▶ [TASK PROMPT]
List each line of the data in which the string "Janitrol" appears.

*** SUPPLIED DATA

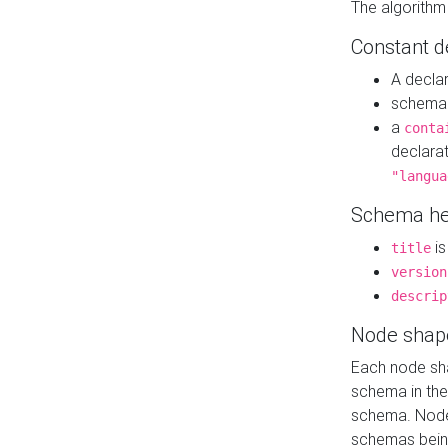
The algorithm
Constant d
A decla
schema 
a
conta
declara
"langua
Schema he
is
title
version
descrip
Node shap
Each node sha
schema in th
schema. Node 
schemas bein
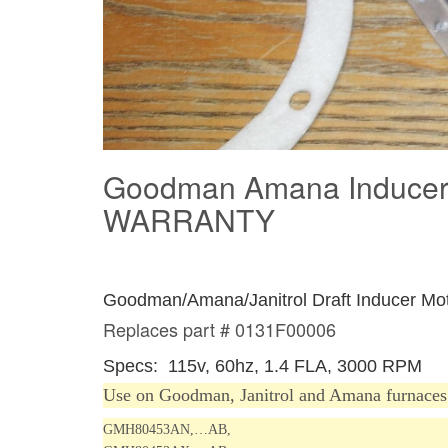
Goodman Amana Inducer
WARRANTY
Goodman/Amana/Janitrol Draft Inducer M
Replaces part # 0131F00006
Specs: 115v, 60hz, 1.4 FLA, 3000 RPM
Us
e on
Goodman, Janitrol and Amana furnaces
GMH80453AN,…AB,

******
*** SUPPLIED DATA

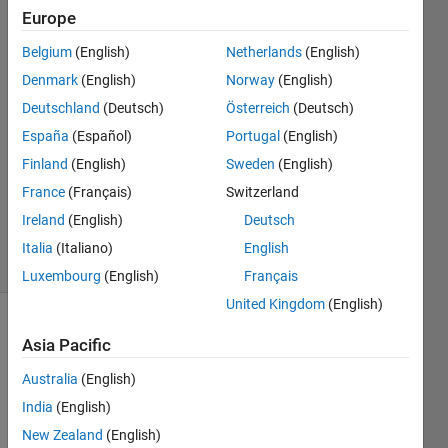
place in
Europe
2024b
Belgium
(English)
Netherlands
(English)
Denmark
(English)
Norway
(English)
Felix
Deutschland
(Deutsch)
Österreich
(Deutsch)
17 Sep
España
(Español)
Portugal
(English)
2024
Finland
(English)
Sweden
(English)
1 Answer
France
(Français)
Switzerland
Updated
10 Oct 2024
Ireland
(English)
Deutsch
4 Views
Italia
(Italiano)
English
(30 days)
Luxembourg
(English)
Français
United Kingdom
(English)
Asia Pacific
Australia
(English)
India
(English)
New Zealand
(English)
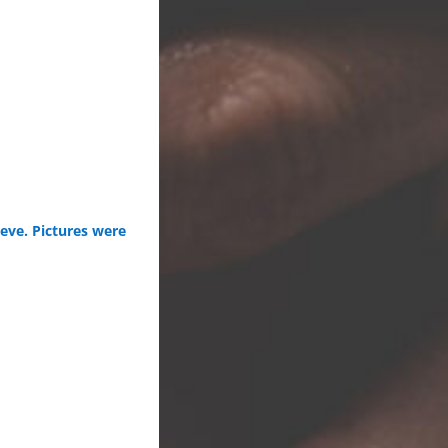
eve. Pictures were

******

▶ [EXERCISE RESULT]
Goodman/Amana/Janitrol Draft Inducer M
Goodman, Janitrol and Amana furnaces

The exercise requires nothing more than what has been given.